Block A of mass 35 kg is resting on a frictionless floor. Another block B of mass 7 kg is resting on it as shown in the figure. The coefficient of friction between the blocks is 0.5, while kinetic friction is 0.4. If a force of 100 N is applied to block B, the acceleration of the block A will be : (g = 10m/s^2)
Answers
Given: Block A of mass 35 kg is resting on a friction less floor. Another block B of mass 7 kg is resting on it .

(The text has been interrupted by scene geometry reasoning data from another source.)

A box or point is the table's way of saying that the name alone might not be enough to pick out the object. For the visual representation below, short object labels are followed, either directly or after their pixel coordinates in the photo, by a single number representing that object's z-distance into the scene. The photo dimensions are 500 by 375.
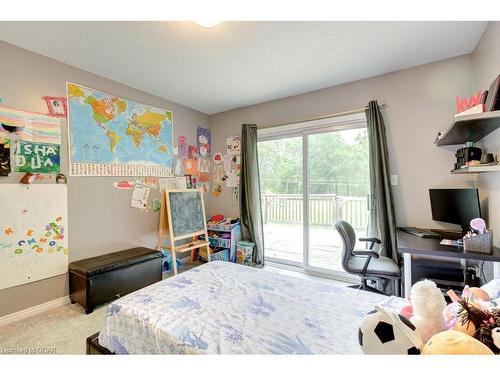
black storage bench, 2.15
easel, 2.92
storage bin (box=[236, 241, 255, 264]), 3.43
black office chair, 2.08
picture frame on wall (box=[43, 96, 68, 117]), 2.23
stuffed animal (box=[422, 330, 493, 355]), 0.66
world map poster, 2.41
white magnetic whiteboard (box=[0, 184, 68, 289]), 1.98
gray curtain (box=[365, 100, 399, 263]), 2.49
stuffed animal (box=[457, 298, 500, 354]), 0.71
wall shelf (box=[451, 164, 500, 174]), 1.44
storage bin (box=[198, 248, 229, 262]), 3.46
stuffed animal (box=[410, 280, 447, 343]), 0.87
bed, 1.03
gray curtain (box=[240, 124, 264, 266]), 3.48
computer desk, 1.55
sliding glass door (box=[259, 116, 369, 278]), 2.94
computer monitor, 1.92
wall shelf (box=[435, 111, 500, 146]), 1.38
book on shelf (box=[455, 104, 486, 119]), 1.46
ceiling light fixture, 1.60
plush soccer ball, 0.77
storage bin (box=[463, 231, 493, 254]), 1.57
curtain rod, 2.70
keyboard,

To find: The acceleration of the block A ?
Solution:
- Now we have given that coefficient of friction between the blocks is 0.5, while kinetic friction is 0.4.
f(s) ≤ μN
- Now Normal force will be:
N = mg = 7 x 10 = 70 N
f(s) ≤ μ(s) x 70
f(s) ≤ 0.5 x 70
f(s) ≤ 35 N
- So the force applied is greater than static friction so the body is in motion, then there is kinetic friction.
f(k) = μ(k) x 70
f(k) = 0.4 x 70
f(k) = 28 N
- Now on 35 kg block, only kinetic friction force will be applied.
f(1) = f(k) = 28 N
- So acceleration of mass 35 kg will be:
a = f(1) / 35 = 28 / 35
a = 0.8 m/s^2
Answer:
So the acceleration of the block A is 0.8 m/s^2.
Answer:
Given: Block A of mass 35 kg is resting on a friction less floor. Another block B of mass 7 kg is resting on it .
To find: The acceleration of the block A ?
Solution:
Now we have given that coefficient of friction between the blocks is 0.5, while kinetic friction is 0.4.
f(s) ≤ μN
Now Normal force will be:
N = mg = 7 x 10 = 70 N
f(s) ≤ μ(s) x 70
f(s) ≤ 0.5 x 70
f(s) ≤ 35 N
So the force applied is greater than static friction so the body is in motion, then there is kinetic friction.
f(k) = μ(k) x 70
f(k) = 0.4 x 70
f(k) = 28 N
Now on 35 kg block, only kinetic friction force will be applied.
f(1) = f(k) = 28 N
So acceleration of mass 35 kg will be:
a = f(1) / 35 = 28 / 35
a = 0.8 m/s^2
Answer:
So the acceleration of the block A is 0.8 m/s^2.